> **WHAT THIS TASK INVOLVES**:
Below are records; transcribe each one exactly.
START SOURCE MATERIAL
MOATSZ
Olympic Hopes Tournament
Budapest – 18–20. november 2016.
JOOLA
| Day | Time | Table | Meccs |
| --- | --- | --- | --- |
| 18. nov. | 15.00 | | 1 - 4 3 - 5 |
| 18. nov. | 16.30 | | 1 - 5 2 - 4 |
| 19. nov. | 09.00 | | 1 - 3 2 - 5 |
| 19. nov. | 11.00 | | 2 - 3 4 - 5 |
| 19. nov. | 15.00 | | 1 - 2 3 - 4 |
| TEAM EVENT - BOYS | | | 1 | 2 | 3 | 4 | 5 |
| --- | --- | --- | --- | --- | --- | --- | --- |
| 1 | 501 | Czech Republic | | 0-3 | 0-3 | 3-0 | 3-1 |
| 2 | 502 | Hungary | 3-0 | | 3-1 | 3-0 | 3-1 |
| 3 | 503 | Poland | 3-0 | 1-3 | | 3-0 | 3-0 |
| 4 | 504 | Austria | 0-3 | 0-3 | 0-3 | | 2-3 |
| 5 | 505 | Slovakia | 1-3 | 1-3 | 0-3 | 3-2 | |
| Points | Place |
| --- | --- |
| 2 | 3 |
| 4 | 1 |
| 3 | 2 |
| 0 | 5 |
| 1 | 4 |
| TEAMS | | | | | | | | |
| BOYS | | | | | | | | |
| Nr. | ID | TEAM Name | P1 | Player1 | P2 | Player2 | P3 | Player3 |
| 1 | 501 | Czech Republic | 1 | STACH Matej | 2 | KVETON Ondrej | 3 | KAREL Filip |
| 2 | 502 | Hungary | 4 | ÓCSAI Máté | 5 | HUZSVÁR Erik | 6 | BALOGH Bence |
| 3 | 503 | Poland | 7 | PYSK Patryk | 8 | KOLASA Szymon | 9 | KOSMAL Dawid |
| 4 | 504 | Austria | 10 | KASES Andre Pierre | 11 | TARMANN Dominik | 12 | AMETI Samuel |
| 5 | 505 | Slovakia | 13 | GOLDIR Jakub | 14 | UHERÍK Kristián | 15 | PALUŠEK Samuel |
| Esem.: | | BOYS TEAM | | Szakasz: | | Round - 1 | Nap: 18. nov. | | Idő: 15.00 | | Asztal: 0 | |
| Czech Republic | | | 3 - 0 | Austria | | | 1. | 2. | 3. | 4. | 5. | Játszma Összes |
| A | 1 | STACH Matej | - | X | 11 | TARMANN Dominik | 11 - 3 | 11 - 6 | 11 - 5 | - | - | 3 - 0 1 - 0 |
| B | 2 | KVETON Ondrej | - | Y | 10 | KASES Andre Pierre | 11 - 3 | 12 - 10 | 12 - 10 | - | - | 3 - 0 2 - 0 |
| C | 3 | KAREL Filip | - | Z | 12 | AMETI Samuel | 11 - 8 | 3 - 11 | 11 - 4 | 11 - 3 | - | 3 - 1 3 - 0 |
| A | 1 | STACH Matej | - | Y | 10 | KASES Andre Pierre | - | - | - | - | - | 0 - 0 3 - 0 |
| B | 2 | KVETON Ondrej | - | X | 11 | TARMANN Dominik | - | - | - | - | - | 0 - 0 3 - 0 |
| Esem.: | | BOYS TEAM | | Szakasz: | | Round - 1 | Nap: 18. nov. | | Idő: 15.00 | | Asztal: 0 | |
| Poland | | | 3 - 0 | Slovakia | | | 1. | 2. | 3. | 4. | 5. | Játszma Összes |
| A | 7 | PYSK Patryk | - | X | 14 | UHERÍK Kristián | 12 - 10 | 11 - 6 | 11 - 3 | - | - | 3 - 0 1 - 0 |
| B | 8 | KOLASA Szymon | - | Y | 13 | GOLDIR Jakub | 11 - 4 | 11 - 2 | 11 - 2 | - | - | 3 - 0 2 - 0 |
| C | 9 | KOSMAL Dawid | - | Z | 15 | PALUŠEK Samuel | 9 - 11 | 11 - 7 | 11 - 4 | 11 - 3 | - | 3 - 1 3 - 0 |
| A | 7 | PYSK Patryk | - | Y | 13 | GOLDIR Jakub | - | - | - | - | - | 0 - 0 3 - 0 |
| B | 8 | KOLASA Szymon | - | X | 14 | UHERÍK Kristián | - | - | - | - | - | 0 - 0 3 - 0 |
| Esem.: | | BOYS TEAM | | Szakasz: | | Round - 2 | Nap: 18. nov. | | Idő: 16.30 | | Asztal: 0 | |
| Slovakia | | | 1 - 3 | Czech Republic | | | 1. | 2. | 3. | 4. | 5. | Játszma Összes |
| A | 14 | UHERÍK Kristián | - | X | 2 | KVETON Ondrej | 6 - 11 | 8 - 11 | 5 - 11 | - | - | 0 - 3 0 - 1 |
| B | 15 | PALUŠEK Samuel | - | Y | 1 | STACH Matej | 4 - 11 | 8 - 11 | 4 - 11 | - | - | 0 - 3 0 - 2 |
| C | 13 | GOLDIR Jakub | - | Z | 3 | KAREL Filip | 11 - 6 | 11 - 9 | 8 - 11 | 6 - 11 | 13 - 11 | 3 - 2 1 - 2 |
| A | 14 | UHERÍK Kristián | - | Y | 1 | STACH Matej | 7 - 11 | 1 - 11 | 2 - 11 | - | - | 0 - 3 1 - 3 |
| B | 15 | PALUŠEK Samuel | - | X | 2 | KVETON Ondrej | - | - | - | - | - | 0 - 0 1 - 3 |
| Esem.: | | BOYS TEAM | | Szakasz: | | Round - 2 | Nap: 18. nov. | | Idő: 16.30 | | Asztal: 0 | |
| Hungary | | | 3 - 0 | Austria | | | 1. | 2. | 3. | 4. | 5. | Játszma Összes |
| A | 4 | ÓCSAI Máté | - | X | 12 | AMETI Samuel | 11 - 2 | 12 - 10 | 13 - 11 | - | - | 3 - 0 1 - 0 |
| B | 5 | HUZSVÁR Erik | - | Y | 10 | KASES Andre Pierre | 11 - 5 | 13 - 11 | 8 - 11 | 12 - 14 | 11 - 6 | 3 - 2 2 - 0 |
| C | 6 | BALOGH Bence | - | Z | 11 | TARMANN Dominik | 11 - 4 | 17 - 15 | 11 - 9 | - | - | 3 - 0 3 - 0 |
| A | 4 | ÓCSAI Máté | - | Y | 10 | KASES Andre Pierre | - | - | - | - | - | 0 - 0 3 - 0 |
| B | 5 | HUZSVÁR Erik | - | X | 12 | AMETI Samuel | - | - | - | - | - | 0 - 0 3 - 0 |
END SOURCE MATERIAL
> **REPLY TO THE EXERCISE**:
MOATSZ
Olympic Hopes Tournament
Budapest – 18–20. november 2016.
JOOLA
| Day | Time | Table | Meccs |
| --- | --- | --- | --- |
| 18. nov. | 15.00 | | 1 - 4 3 - 5 |
| 18. nov. | 16.30 | | 1 - 5 2 - 4 |
| 19. nov. | 09.00 | | 1 - 3 2 - 5 |
| 19. nov. | 11.00 | | 2 - 3 4 - 5 |
| 19. nov. | 15.00 | | 1 - 2 3 - 4 |
| TEAM EVENT - BOYS | | | 1 | 2 | 3 | 4 | 5 |
| --- | --- | --- | --- | --- | --- | --- | --- |
| 1 | 501 | Czech Republic | | 0-3 | 0-3 | 3-0 | 3-1 |
| 2 | 502 | Hungary | 3-0 | | 3-1 | 3-0 | 3-1 |
| 3 | 503 | Poland | 3-0 | 1-3 | | 3-0 | 3-0 |
| 4 | 504 | Austria | 0-3 | 0-3 | 0-3 | | 2-3 |
| 5 | 505 | Slovakia | 1-3 | 1-3 | 0-3 | 3-2 | |
| Points | Place |
| --- | --- |
| 2 | 3 |
| 4 | 1 |
| 3 | 2 |
| 0 | 5 |
| 1 | 4 |
| TEAMS | | | | | | | | |
| BOYS | | | | | | | | |
| Nr. | ID | TEAM Name | P1 | Player1 | P2 | Player2 | P3 | Player3 |
| 1 | 501 | Czech Republic | 1 | STACH Matej | 2 | KVETON Ondrej | 3 | KAREL Filip |
| 2 | 502 | Hungary | 4 | ÓCSAI Máté | 5 | HUZSVÁR Erik | 6 | BALOGH Bence |
| 3 | 503 | Poland | 7 | PYSK Patryk | 8 | KOLASA Szymon | 9 | KOSMAL Dawid |
| 4 | 504 | Austria | 10 | KASES Andre Pierre | 11 | TARMANN Dominik | 12 | AMETI Samuel |
| 5 | 505 | Slovakia | 13 | GOLDIR Jakub | 14 | UHERÍK Kristián | 15 | PALUŠEK Samuel |
| Esem.: | | BOYS TEAM | | Szakasz: | | Round - 1 | Nap: 18. nov. | | Idő: 15.00 | | Asztal: 0 | |
| Czech Republic | | | 3 - 0 | Austria | | | 1. | 2. | 3. | 4. | 5. | Játszma Összes |
| A | 1 | STACH Matej | - | X | 11 | TARMANN Dominik | 11 - 3 | 11 - 6 | 11 - 5 | - | - | 3 - 0 1 - 0 |
| B | 2 | KVETON Ondrej | - | Y | 10 | KASES Andre Pierre | 11 - 3 | 12 - 10 | 12 - 10 | - | - | 3 - 0 2 - 0 |
| C | 3 | KAREL Filip | - | Z | 12 | AMETI Samuel | 11 - 8 | 3 - 11 | 11 - 4 | 11 - 3 | - | 3 - 1 3 - 0 |
| A | 1 | STACH Matej | - | Y | 10 | KASES Andre Pierre | - | - | - | - | - | 0 - 0 3 - 0 |
| B | 2 | KVETON Ondrej | - | X | 11 | TARMANN Dominik | - | - | - | - | - | 0 - 0 3 - 0 |
| Esem.: | | BOYS TEAM | | Szakasz: | | Round - 1 | Nap: 18. nov. | | Idő: 15.00 | | Asztal: 0 | |
| Poland | | | 3 - 0 | Slovakia | | | 1. | 2. | 3. | 4. | 5. | Játszma Összes |
| A | 7 | PYSK Patryk | - | X | 14 | UHERÍK Kristián | 12 - 10 | 11 - 6 | 11 - 3 | - | - | 3 - 0 1 - 0 |
| B | 8 | KOLASA Szymon | - | Y | 13 | GOLDIR Jakub | 11 - 4 | 11 - 2 | 11 - 2 | - | - | 3 - 0 2 - 0 |
| C | 9 | KOSMAL Dawid | - | Z | 15 | PALUŠEK Samuel | 9 - 11 | 11 - 7 | 11 - 4 | 11 - 3 | - | 3 - 1 3 - 0 |
| A | 7 | PYSK Patryk | - | Y | 13 | GOLDIR Jakub | - | - | - | - | - | 0 - 0 3 - 0 |
| B | 8 | KOLASA Szymon | - | X | 14 | UHERÍK Kristián | - | - | - | - | - | 0 - 0 3 - 0 |
| Esem.: | | BOYS TEAM | | Szakasz: | | Round - 2 | Nap: 18. nov. | | Idő: 16.30 | | Asztal: 0 | |
| Slovakia | | | 1 - 3 | Czech Republic | | | 1. | 2. | 3. | 4. | 5. | Játszma Összes |
| A | 14 | UHERÍK Kristián | - | X | 2 | KVETON Ondrej | 6 - 11 | 8 - 11 | 5 - 11 | - | - | 0 - 3 0 - 1 |
| B | 15 | PALUŠEK Samuel | - | Y | 1 | STACH Matej | 4 - 11 | 8 - 11 | 4 - 11 | - | - | 0 - 3 0 - 2 |
| C | 13 | GOLDIR Jakub | - | Z | 3 | KAREL Filip | 11 - 6 | 11 - 9 | 8 - 11 | 6 - 11 | 13 - 11 | 3 - 2 1 - 2 |
| A | 14 | UHERÍK Kristián | - | Y | 1 | STACH Matej | 7 - 11 | 1 - 11 | 2 - 11 | - | - | 0 - 3 1 - 3 |
| B | 15 | PALUŠEK Samuel | - | X | 2 | KVETON Ondrej | - | - | - | - | - | 0 - 0 1 - 3 |
| Esem.: | | BOYS TEAM | | Szakasz: | | Round - 2 | Nap: 18. nov. | | Idő: 16.30 | | Asztal: 0 | |
| Hungary | | | 3 - 0 | Austria | | | 1. | 2. | 3. | 4. | 5. | Játszma Összes |
| A | 4 | ÓCSAI Máté | - | X | 12 | AMETI Samuel | 11 - 2 | 12 - 10 | 13 - 11 | - | - | 3 - 0 1 - 0 |
| B | 5 | HUZSVÁR Erik | - | Y | 10 | KASES Andre Pierre | 11 - 5 | 13 - 11 | 8 - 11 | 12 - 14 | 11 - 6 | 3 - 2 2 - 0 |
| C | 6 | BALOGH Bence | - | Z | 11 | TARMANN Dominik | 11 - 4 | 17 - 15 | 11 - 9 | - | - | 3 - 0 3 - 0 |
| A | 4 | ÓCSAI Máté | - | Y | 10 | KASES Andre Pierre | - | - | - | - | - | 0 - 0 3 - 0 |
| B | 5 | HUZSVÁR Erik | - | X | 12 | AMETI Samuel | - | - | - | - | - | 0 - 0 3 - 0 |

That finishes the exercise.